Time-series DBs: free, extensible, and new
If historians are strong because they support manufacturing specificity, time-series databases are strong because they support the general-purpose demands of modern computing.
Free and extensible
Time-series databases are usually open-source. While maintaining the devops infrastructure to support high amounts of time-series streams is not trivial, it also provides you with much more flexibility. Compared to the onerous licensing contracts of industrial historians, time-series databases provide many more ways to ingest operational data in the way that makes sense for your organization’s particular constraints in time, money, and IT expertise.
The open-source aspect also provides many more ways to customize and improve deployment as you need.
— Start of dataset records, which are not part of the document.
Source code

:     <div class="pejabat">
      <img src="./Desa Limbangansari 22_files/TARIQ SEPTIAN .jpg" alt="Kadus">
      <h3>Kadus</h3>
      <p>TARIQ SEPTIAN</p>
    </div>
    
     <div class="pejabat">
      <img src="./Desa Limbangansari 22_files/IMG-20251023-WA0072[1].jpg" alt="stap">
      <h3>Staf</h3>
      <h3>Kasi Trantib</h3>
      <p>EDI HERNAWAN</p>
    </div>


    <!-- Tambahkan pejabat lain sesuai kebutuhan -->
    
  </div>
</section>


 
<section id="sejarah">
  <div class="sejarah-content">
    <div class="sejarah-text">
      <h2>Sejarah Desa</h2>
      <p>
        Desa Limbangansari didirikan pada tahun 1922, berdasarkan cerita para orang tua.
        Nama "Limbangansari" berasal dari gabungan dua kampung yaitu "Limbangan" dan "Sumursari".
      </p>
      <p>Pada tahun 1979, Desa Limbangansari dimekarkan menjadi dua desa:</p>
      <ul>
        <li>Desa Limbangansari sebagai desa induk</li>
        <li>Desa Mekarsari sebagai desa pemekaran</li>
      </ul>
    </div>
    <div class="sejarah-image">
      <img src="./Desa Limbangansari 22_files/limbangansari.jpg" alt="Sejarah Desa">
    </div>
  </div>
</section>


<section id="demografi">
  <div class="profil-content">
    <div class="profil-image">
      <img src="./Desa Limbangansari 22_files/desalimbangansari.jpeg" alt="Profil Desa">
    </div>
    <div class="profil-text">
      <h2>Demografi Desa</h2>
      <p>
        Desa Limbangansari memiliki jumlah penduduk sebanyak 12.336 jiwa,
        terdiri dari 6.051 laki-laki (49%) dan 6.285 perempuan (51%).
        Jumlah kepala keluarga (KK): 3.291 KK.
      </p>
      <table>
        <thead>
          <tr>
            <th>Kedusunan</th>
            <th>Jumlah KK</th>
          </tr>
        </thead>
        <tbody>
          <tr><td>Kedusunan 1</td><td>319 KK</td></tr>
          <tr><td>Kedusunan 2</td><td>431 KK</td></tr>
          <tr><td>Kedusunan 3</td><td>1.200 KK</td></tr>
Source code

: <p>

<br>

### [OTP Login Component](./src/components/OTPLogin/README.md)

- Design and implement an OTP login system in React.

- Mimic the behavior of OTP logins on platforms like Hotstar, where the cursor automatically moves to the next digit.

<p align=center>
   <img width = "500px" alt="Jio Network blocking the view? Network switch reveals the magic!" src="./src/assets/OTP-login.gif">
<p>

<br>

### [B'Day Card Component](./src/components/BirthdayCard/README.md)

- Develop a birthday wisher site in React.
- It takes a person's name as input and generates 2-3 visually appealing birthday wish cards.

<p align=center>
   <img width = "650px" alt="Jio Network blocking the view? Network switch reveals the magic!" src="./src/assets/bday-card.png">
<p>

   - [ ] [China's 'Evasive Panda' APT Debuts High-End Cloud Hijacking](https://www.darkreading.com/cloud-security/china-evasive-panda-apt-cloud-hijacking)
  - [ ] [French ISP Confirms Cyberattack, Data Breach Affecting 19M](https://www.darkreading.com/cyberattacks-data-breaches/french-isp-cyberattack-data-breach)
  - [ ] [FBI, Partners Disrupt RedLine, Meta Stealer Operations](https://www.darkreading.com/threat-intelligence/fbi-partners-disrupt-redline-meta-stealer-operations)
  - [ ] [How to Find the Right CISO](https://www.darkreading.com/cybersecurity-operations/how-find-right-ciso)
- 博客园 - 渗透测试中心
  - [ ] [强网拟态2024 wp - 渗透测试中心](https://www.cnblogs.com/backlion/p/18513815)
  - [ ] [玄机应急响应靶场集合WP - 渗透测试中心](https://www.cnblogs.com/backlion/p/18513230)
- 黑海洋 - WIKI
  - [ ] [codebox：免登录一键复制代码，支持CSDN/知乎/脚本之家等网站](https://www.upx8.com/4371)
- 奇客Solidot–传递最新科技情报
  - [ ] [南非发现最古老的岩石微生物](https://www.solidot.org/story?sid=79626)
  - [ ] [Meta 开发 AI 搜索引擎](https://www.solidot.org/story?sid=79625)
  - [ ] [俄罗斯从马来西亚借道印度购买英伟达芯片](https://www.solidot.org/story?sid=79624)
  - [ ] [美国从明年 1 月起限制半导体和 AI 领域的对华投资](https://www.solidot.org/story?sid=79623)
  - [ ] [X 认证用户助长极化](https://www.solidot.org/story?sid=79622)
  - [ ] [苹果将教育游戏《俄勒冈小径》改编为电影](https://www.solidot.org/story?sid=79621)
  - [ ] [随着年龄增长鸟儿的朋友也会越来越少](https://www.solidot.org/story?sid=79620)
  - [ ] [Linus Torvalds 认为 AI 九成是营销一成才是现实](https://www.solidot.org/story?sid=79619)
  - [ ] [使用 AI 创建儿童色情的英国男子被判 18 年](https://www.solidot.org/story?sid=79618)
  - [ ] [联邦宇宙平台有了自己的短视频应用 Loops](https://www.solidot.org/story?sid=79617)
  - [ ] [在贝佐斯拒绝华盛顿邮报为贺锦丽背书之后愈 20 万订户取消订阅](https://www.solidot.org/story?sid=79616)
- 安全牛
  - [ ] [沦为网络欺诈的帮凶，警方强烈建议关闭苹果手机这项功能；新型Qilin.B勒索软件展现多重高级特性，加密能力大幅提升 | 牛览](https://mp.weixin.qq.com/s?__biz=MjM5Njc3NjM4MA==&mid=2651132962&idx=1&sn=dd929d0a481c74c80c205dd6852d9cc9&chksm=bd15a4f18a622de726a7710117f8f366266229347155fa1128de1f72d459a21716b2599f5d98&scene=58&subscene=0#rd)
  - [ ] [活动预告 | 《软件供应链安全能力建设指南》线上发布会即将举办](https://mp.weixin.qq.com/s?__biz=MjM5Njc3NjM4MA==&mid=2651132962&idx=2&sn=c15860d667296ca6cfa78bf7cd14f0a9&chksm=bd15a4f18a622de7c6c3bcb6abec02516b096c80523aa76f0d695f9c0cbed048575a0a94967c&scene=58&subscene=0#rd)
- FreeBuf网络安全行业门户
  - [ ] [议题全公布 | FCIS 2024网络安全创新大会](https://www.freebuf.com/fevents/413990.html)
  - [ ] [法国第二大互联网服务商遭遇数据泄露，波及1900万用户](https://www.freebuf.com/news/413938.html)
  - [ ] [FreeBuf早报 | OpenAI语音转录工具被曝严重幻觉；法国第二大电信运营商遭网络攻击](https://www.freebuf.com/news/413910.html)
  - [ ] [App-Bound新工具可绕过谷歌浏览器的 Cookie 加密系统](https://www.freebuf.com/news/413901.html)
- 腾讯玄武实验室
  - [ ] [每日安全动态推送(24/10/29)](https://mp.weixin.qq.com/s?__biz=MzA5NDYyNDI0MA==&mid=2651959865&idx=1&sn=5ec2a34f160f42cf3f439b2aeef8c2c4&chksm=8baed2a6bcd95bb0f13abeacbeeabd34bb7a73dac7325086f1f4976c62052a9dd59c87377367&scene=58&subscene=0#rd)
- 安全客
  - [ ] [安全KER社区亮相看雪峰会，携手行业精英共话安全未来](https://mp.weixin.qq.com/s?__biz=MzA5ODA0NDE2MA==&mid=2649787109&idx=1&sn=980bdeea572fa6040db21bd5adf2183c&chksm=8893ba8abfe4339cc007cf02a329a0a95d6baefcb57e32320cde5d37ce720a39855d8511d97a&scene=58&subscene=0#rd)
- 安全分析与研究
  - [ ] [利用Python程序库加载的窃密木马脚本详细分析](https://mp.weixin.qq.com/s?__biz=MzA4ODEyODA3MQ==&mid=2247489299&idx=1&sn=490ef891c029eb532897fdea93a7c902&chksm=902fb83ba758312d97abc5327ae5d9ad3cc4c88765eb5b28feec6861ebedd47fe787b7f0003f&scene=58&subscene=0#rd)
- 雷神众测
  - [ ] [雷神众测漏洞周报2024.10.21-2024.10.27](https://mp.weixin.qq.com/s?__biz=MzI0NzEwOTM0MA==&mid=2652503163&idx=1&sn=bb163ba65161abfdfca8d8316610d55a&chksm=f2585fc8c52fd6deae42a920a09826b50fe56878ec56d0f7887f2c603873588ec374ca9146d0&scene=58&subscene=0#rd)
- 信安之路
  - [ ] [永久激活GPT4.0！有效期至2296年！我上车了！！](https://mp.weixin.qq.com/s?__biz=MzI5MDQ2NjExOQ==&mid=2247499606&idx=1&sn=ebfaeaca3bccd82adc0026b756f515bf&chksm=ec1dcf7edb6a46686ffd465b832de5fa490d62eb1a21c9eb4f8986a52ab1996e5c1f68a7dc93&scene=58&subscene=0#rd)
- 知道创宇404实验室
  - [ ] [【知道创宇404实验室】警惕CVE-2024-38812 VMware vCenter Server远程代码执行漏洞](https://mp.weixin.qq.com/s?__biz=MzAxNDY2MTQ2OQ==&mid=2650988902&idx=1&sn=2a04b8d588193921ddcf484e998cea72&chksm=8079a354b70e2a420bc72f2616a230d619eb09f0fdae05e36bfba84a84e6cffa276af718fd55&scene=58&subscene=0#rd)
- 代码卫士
Want to write your own compression algorithm or build a layer API for your specialized screens? The code is there to modify. Want to understand a particular bottleneck? The code is there to study.
Modernized for data-intensive purposes
Time-series databases have the benefit of hindsight, and their code has optimizations and architectural foundations that work better in this containerized, data-intensive world. They adapt better to diverse environments, from clusters to embedded systems, and their code is often high-quality. They likely have well-supported integrations with IT monitoring solutions, and the larger players have robust communities to extend and support your use case.
Time-series databases also exist amid intense competition. These days, a new time-series database appears almost as often as a new JavaScript framework. While this constant churn of novelty can be exhausting, it also means that their codebases are frequently developing and improving. And users have many options to choose a solution that fits their use case.
Industrial historians still have their place
Things that have worked a long time stay working. That being said, there’s no doubt that some cracks are starting to show in modern the way traditional historians fit in the modern landscape. : If their advantages are in their 40 years of experience, their disadvantages are that they bring 40 years of baggage:
- They are closed source.
- Their licensing policies can be expensive
- Their design limits support for horizontal scalability
For Rhize users, time-series data forms a valuable part of the data hub. And the default recommendation for our customers is to go with an open-source database. But we are not dogmatic, and the manufacturing data hub integrates with legacy systems. However, don’t get us wrong: the industrial historian space is ripe for disruption. But for manufacturers to use more modern solutions correctly, they need to have a team can combine DevOps with manufacturing know-how. And maybe one day, a special-purpose industrial time-series database will take root, and a robust community will develop from it.
Until then, industrial historians will be around.